Mail and packages tell tales of other life transitions too. "All of a sudden I saw a lot of attorney papers," recalls letter carrier Maggie Hardy of a couple on her route. "Out of the clear blue, after 35 years, she wants out."

But even an old pro can get the wrong picture once in awhile. Don Laird, a Burbank letter carrier, noticed that one partner of a couple on his route had been absent. Then came the attorney papers. Next the house went up for sale.

"I thought divorce, for sure," he says. But the next batch of letters--from state prison--proved him wrong.

In his days as a letter carrier, Burbank Postmaster Michael Martino remembers walking by a house on his route and seeing the phrase "International Cosmic White Brotherhood of Man" on the mailbox.

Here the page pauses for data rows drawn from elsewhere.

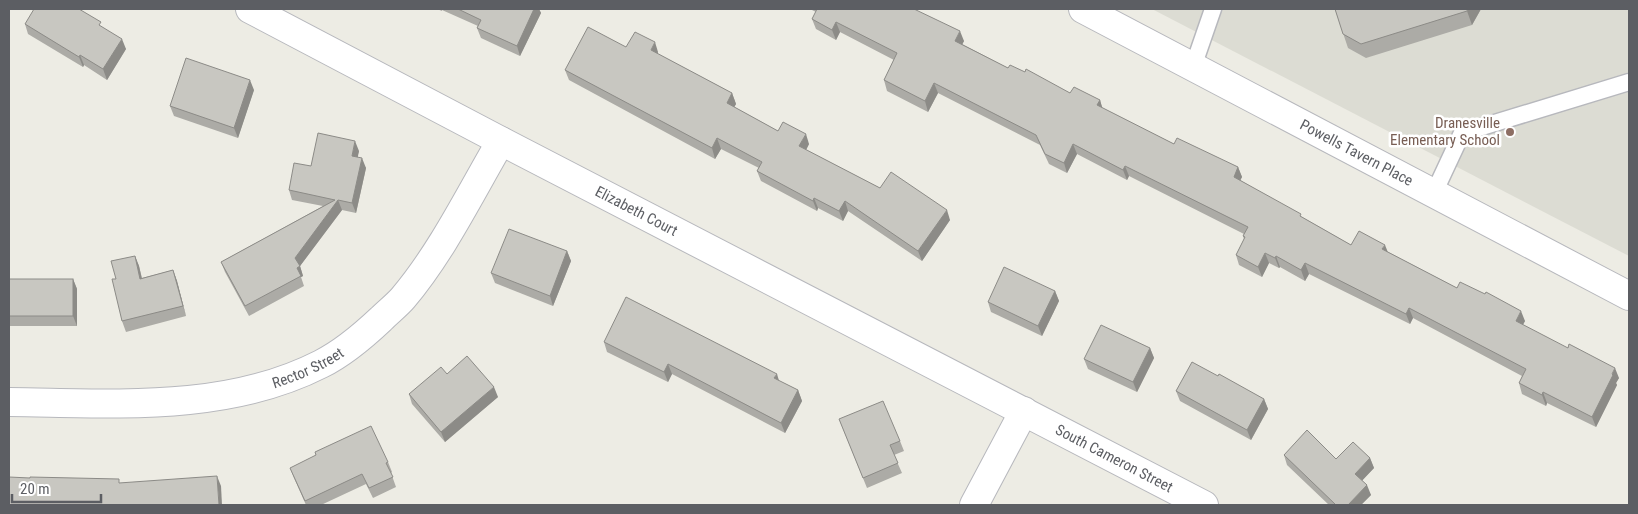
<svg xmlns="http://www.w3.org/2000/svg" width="1638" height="514" viewBox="0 0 1638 514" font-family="'Roboto Condensed',sans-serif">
<rect width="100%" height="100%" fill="#edece4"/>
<path fill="#dcdcd3" d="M1152,9H1629V256Z"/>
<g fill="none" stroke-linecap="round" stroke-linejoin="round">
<g stroke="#b7b8bd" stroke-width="19">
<g id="service">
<path d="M1193,67L1213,9"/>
<path d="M1434,193L1462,133L1629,82"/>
</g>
</g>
<g stroke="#b7b8bd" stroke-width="30">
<g id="minor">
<path id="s1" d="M250,9L501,141L1204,505"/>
<path id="s2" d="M9,402C113,403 225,413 321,364C343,353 363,336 381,319C388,312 397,305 403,298C442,252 471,192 501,141"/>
<path d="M974,505L1024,411"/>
</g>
</g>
<g stroke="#b7b8bd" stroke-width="30">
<g id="tertiary">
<path id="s3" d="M1083,9L1629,296"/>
</g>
</g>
<use href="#service" stroke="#fff" stroke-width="16"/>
<use href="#minor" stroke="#fff" stroke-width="28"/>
<use href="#tertiary" stroke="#fff" stroke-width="28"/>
</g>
<g fill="#acaba6">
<path d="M437,9H539L541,13L520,56L481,38L477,28L478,26L442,10V11Z"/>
<path d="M810,9H914L964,41L962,44L1008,68L1025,72L1070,93L1100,100L1102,108L1174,144L1238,167L1242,177L1240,180L1302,217L1351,245L1388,252L1457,288L1525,321L1523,325L1619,378L1616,383L1617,385L1596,427L1547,403L1546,406L1522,394L1519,383L1522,376L1413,318L1410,324L1309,274L1305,281L1280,267L1279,268L1269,263L1262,277L1239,265L1236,255L1244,239L1243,236L1244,234L1129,176L1127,180L1077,154L1067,173L1049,164L1040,145L938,93L928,112L887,91L884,80L894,60L840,32L836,40L816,29L812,19L816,12Z"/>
<path d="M1335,9H1481L1472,25L1366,58L1348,48Z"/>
<path d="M25,24L102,27L126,49L107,80L84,65L83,67L28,34Z"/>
<path d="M658,52V54L732,93L736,104L734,107L778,131L809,144L806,150L880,188L950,220L922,261L848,211L843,221L818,208L817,211L761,181L757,171L759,168L721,149L715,159L569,80L565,70Z"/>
<path d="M254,90L238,138L174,116L170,106Z"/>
<path d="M359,151L357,157L366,168L356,213L342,210L300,266L303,276L301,277L304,286L249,316L225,272L221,262L323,206L292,200L289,190L311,166Z"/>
<path d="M567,251L571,261L553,306L495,283L491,273Z"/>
<path d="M135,256L139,266L142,278L173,270L177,281L186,316L126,332L122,321L116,279Z"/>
<path d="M9,279H73L77,289V326H9Z"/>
<path d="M1055,291L1059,301L1042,336L991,312L988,302Z"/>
<path d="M604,342L779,381L798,390L802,401L785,433L672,374L668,382L607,352Z"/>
<path d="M1150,348L1154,358L1137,392L1088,369L1084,359Z"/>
<path d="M447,374L498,397L445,442L412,404L409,394Z"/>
<path d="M1218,376L1264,399L1268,409L1251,440L1180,401L1176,391Z"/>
<path d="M839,419L900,441L904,451L894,455L902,473L867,488Z"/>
<path d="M1284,455L1336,459L1370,458L1374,468L1362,480L1371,495L1361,505H1329L1287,465Z"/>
<path d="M388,462L392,472L391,473L396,487L373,498L366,484L321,505H306L294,478L290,468Z"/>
</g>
<g fill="#8c8b87">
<path d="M534,9H539L541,13L520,56L517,46Z"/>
<path d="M1468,9H1481L1472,25L1467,11Z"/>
<path d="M836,22L840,32L836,40L832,30Z"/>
<path d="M960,31L964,41L959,51L955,41Z"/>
<path d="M122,39L126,49L107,80L103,69Z"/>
<path d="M655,42L658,52L654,60L651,50Z"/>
<path d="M80,55L84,65L83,67L79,57Z"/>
<path d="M250,80L254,90L238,138L234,128Z"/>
<path d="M934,83L938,93L928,112L925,101Z"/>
<path d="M732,93L736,104L731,113L727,103Z"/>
<path d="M1100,100L1103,110L1097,105Z"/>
<path d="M806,134L809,144L803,156L799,146Z"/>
<path d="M717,138L721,149L715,159L712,148Z"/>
<path d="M355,141L359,151L356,166L352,156Z"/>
<path d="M1073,144L1077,154L1067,173L1064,163Z"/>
<path d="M362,158L366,168L356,213L352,203Z"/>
<path d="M1125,166L1129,176L1127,180L1123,170Z"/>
<path d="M1238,167L1242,177L1237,187L1234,177Z"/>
<path d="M814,198L818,208L817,211L813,201Z"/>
<path d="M338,200L342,210L300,266L303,276L301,277L297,268L295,258Z"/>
<path d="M845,201L848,211L843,221L839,211Z"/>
<path d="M947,210L950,220L922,261L918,251Z"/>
<path d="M1385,245L1389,255L1382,249Z"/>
<path d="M567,251L571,261L553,306L550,296Z"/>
<path d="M1265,253L1269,263L1262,277L1258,267Z"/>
<path d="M135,256L139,266L144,289L140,279Z"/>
<path d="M1276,256L1280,267L1279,268L1275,258Z"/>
<path d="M1305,263L1309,274L1305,281L1301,270Z"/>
<path d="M173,270L177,281L186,316L183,306Z"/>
<path d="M73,279L77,289V326L73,316Z"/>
<path d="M1055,291L1059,301L1042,336L1038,326Z"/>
<path d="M1409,308L1413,318L1410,324L1406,314Z"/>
<path d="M1521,311L1525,321L1519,331L1516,321Z"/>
<path d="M1150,348L1154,358L1137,392L1133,382Z"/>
<path d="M668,364L672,374L668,382L664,372Z"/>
<path d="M1615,368L1619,378L1616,383L1617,385L1596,427L1592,417Z"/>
<path d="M777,374L780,384L774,378Z"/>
<path d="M494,387L498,397L445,442L441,432Z"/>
<path d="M798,390L802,401L785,433L781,423Z"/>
<path d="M1543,392L1547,403L1546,406L1542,395Z"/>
<path d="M1264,399L1268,409L1251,440L1247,430Z"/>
<path d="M1370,458L1374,468L1359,484L1355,474Z"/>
<path d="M217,476L221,486L222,505H219Z"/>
<path d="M1367,485L1371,495L1361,505H1348Z"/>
</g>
<g fill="#c8c7c1" stroke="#8c8b87">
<path d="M34,9H79L101,22L99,25L122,39L103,69L80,55L79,57L25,24Z"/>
<path d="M458,9H534L517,46L477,28L481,20Z"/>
<path d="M817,9H914L960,31L955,41L1008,68L1010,65L1025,72L1026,69L1070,93L1074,87L1100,100L1097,105L1174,144L1177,138L1238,167L1234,177L1301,214L1300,216L1351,245L1359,231L1385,245L1382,249L1457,288L1460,282L1485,294L1486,292L1521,311L1516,321L1568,348L1569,344L1615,368L1612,374L1613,375L1592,417L1543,392L1542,395L1519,383L1526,369L1409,308L1406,314L1305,263L1301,270L1276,256L1275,258L1265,253L1258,267L1236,255L1245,237L1243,236L1248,227L1125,166L1123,170L1073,144L1064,163L1045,154L1036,135L934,83L925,101L884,80L897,53L836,22L832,30L812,19Z"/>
<path d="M1335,9H1468L1467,11L1361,44L1343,34Z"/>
<path d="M588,27L626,47L635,32L655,42L651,50L732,93L727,103L778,131L783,122L806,134L799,146L880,188L891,172L947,210L918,251L845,201L839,211L814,198L813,201L757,171L762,162L717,138L712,148L565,70Z"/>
<path d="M186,58L250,80L234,128L170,106Z"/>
<path d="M318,133L355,141L352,156L362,158L352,203L338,200L295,258L300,266L297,268L301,276L245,306L221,262L335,200L289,190L294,163L311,166Z"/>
<path d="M509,229L567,251L550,296L491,273Z"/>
<path d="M135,256L140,279L173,270L183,306L122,321L112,279H116L111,261Z"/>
<path d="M1004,267L1055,291L1038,326L988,302Z"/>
<rect x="9" y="279" width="64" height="37"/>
<path d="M626,297L777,374L774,378L798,390L781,423L668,364L664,372L604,342Z"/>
<path d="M1101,325L1150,348L1133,382L1084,359Z"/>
<path d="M467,356L494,387L441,432L409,394L441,367L447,374Z"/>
<path d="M1192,362L1218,376L1219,374L1264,399L1247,430L1176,391Z"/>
<path d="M883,401L900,441L890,445L898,463L863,478L839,419Z"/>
<path d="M371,426L388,462L386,463L393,477L369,488L362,474L305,501L290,468L316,455L315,452Z"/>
<path d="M1307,430L1336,459L1353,442L1370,458L1355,474L1367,485L1348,505H1336L1284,455Z"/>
<path d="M217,476L219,505H9V477L30,478V477L119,479V483Z"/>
</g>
<circle fill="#8d6e63" stroke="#fff" stroke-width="2" cx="1510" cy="132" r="5"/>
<g text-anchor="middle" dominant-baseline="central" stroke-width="5" stroke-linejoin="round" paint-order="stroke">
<g font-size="15" fill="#785e54" stroke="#fff" text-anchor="end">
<text x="1500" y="123">Dranesville<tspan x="1500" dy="17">Elementary School</tspan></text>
</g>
<g font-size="15" fill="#5c5e63" stroke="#fff">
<text stroke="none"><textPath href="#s3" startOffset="309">Powells Tavern Place</textPath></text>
<text stroke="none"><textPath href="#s1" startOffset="436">Elizabeth Court</textPath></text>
<text stroke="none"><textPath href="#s2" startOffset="304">Rector Street</textPath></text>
<text stroke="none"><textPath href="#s1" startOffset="974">South Cameron Street</textPath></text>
</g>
</g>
<rect width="1638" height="514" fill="none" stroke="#5c5e63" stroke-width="20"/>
<path d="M12 494v8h89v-8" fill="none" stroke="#5c5e63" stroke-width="2.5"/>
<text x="20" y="494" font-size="15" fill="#5c5e63" stroke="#ffffff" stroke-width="4" paint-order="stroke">20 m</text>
</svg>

"Oh, great," he thought, believing he was delivering mail to racists.

Eventually, he discovered the meaning behind the name. "It was not a white supremacy group, but people who believed in an afterlife situation," he says. "The white referred to white light."

A delivery route can also provide insight into people's quirks and personalities.

Sean Daffern, a Los Angeles UPS relief driver, says residential customers, in general, are ruder than corporate ones. And in the business world, shipping department people are among the most impatient Type-A's on Earth. "They're always in a hurry to get their stuff and then get it shipped out again," he says.

Then there are, as every veteran will tell you, the tantrum throwers. Asked how many tantrums he witnesses a week, James Torres, a UPS driver for 18 years, laughs and echoes, "A week? A week?" How about two a day, he says with a grin.

Mostly, he says, people throw fits when they forget they've ordered a package ("I didn't order anything!" they huff). And the C.O.D. packages--particularly when they have no C.O.H. (Cash on Hand)--can really send them into orbit.

Often, the more customers get to know their delivery people, the nicer some become. One gentleman on Hardy's route, for instance, fills her water bottle.

Some customers, however, take advantage of the relationship, relying on the delivery person to help them hide obsessions and addictions from other members of the household.

One woman changed her address for credit card bills, asking that they be sent elsewhere, recalls Phil Gasper, who has worked a postal route for 20 years. Gasper's not exactly sure why the extra debt, but he suspects "playing the ponies." And how does he know about that? "The other lady who receives the mail told me."

One man who knows when his residual checks are due tracks down his mail carrier and retrieves them ahead of time, telling him he would rather his wife not know about the extra income.

"People have to tell somebody," says Paul Andreassen, a Miami social psychologist. "Feedback is important."

Anyone can make a confidant of the delivery person, but those most likely to do so "tend to be lonely, afraid of emotional intimacy and conflict in relationships," says Dee Shepherd-Look, a Northridge psychologist and Cal State Northridge professor of psychology.

Santa Monica psychologist Elaine Rodino takes a lighter view. "I don't see this as anything pathological. . . . There is this momentary connection, and with more and more people working at home, this is going to occur more and more. When you see another warm body, there's that need to connect."

Federal Express courier Jeffery Ali has seen more than his share of warm bodies on his route. When he knocked on the door of a Hollywood Hills home recently, the customer answered the door naked and obviously preoccupied.

Following company policy, Ali extended his clipboard while trying to divert his gaze. "Ah, I have to get a signature," Ali recalls saying sheepishly. "I was shocked."

He's been back since for deliveries. "He doesn't mention it," Ali says with a laugh.